DEVA Partisi Genel Başkan Yardımcısı ve İstanbul Milletvekili Elif Esen, İstanbul’un Silivri İlçesi Balaban Mahallesi’nde yapımı süren Boğaziçi Çimento Sanayi ve Ticaret A.Ş.’ye ait klinker öğütme tesisi hakkında Çevre, Şehircilik ve İklim Değişikliği Bakanı Murat Kurum’un yanıtlaması istemiyle TBMM’ye yazılı soru önergesi verdi. Esen, projenin yerleşim alanlarına yalnızca 575 metre mesafede bulunduğunu ve “ÇED Gerekli Değildir” kararıyla inşaata başlanmasının hukuki ve toplumsal bir skandalolduğunu belirtti.
“Tarım arazileri ve halkın sağlığı tehdit altında”
Esen, fabrikanın yıllık 990 bin ton üretim kapasitesi ve 72 bin TIR seferi ile Silivri’nin tarım arazilerini, hayvancılığını ve yaşam kalitesini tehdit ettiğini vurguladı. “Tehlikeli atıkların (yağ, lastik, ambalaj, evsel ve tıbbi atık) oluşacağı raporda açıkça yazıyor. Bu durum hem ekosisteme hem de halk sağlığına telafisi mümkün olmayan zararlar verebilir.
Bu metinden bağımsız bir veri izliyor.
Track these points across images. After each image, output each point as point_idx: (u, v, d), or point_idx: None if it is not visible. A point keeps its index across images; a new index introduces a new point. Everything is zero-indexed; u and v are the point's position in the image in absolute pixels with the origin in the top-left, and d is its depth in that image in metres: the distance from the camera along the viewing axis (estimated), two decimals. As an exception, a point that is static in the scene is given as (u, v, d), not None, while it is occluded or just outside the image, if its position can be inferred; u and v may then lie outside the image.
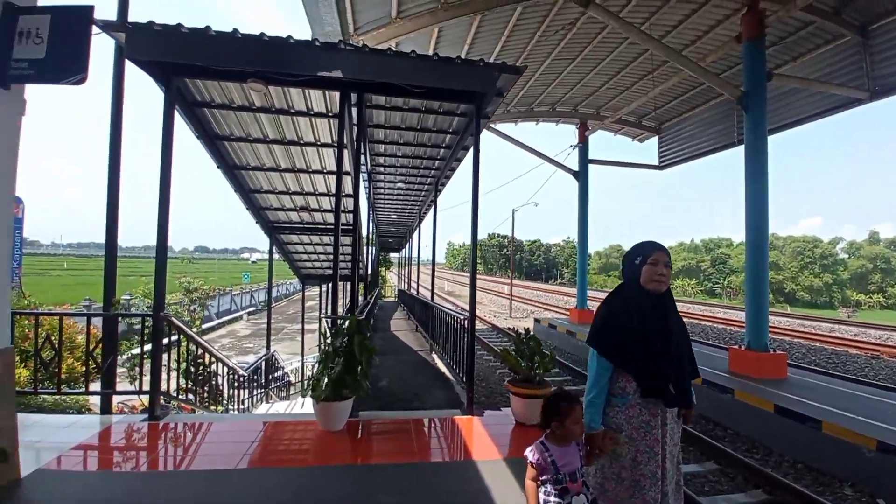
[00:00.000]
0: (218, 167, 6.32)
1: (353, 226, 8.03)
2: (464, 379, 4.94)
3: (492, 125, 15.59)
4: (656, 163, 16.55)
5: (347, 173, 4.91)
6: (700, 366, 8.68)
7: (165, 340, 5.05)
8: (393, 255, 38.33)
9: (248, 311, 31.10)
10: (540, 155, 16.47)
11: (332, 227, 9.25)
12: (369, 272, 15.74)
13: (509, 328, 17.67)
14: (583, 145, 15.81)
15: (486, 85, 4.23)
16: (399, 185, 10.07)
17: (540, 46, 11.10)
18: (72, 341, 5.90)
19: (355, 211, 5.54)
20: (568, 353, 13.17)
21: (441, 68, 4.12)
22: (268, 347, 8.95)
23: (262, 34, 3.89)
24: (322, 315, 7.54)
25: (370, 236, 13.15)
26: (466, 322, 4.98)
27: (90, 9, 2.79)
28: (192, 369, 4.99)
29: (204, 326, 22.27)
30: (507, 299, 26.24)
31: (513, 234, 26.90)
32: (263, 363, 7.86)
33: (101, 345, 4.27)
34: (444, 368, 6.81)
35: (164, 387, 4.73)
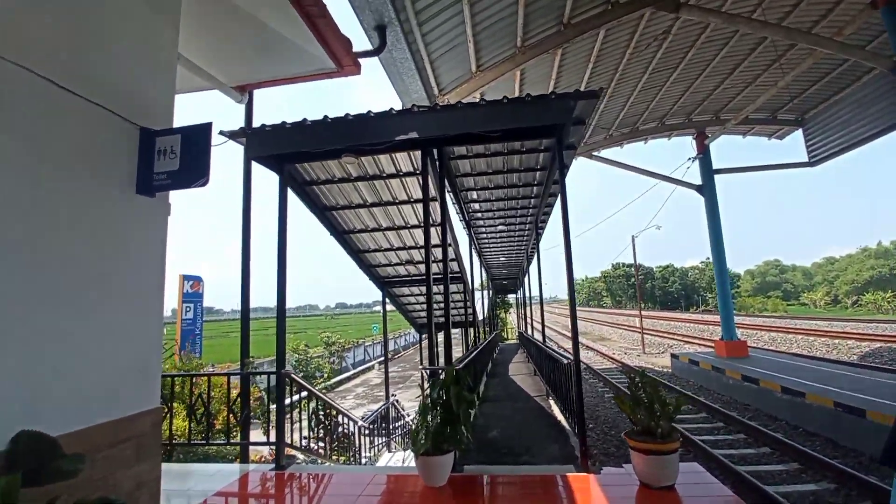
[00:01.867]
0: (331, 234, 7.07)
1: (459, 273, 8.17)
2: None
3: (595, 153, 14.97)
4: (805, 159, 14.03)
5: (437, 224, 5.09)
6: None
7: (297, 396, 5.61)
8: (512, 297, 38.02)
9: (379, 360, 33.24)
10: (653, 174, 15.20)
11: (437, 276, 9.58)
12: (483, 316, 15.74)
13: (639, 366, 15.92)
14: (703, 155, 14.18)
15: (562, 116, 4.10)
16: (500, 227, 10.09)
17: (633, 64, 10.53)
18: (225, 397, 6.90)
19: (447, 259, 5.65)
20: (716, 395, 11.24)
21: (513, 109, 4.12)
22: (387, 397, 9.33)
23: (347, 115, 4.36)
24: (420, 366, 7.64)
25: (482, 281, 13.28)
26: (572, 365, 4.59)
27: (209, 125, 3.45)
28: (315, 421, 5.39)
29: (341, 377, 24.30)
30: (639, 333, 23.78)
31: (635, 260, 24.77)
32: (382, 412, 8.19)
33: (238, 400, 4.87)
34: (560, 417, 6.31)
35: (294, 438, 5.20)
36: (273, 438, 4.67)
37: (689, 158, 14.63)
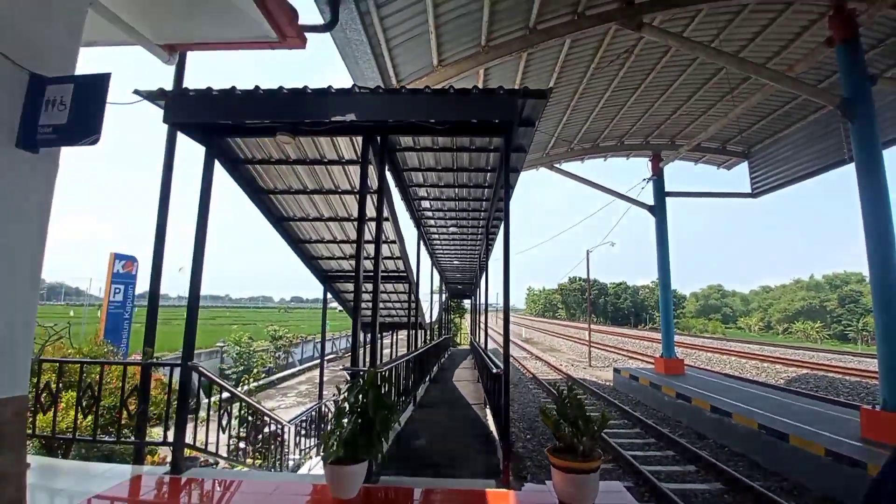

Toz ve emisyon filtrelerinde yaşanacak bir ihmal, Silivri halkının soluduğu havayı zehirleyecek” dedi.
“Demokratik katılım hakkı yok sayılıyor”
Projeye yönelik yurttaş itirazlarının “manipülasyon” olarak yaftalanmasına tepki gösteren Esen, şunları söyledi: “Yerel halkın ve meslek örgütlerinin itirazlarını görmezden gelmek, demokratik katılım hakkının ihlalidir. Halkın katılım toplantısının yapılmadığı ya da göstermelik yapıldığı yönünde ciddi iddialar vardır. Bakanlık, bu süreçte şeffaf davranmalı ve kamuoyunu bilgilendirmelidir.”
Soru önergesinde öne çıkan başlıklar
Milletvekili Esen’in Bakanlığa yönelttiği sorular arasında şunlar yer aldı:
- “ÇED Gerekli Değildir” kararının gerekçeleri
- Toz, emisyon ve atıkların insan sağlığına etkileri
- 72 bin TIR seferinin yaratacağı trafik ve altyapı yükü
- Tehlikeli atıkların yönetimi ve denetim mekanizmaları
- Yerel yönetim, meslek odası ve STK’ların itirazlarının değerlendirilip değerlendirilmediği
- Tarım arazileri ve hayvancılık faaliyetleri üzerindeki etkiler
- Halkın katılım toplantısının yapılıp yapılmadığı
- Bakanlığın projeyi durdurma ya da iptal etme planı olup olmadığı
“Silivri halkının sesi olacağız”
Esen, açıklamasını şu sözlerle tamamladı: “Silivri’de yaşayan yurttaşların kaygılarını yok saymak, yalnızca çevreyi değil demokrasiyi de zehirlemektir. Biz bu projenin takipçisi olacağız; tarım arazilerini, ekosistemi ve halkın yaşam hakkını savunmaya devam edeceğiz.”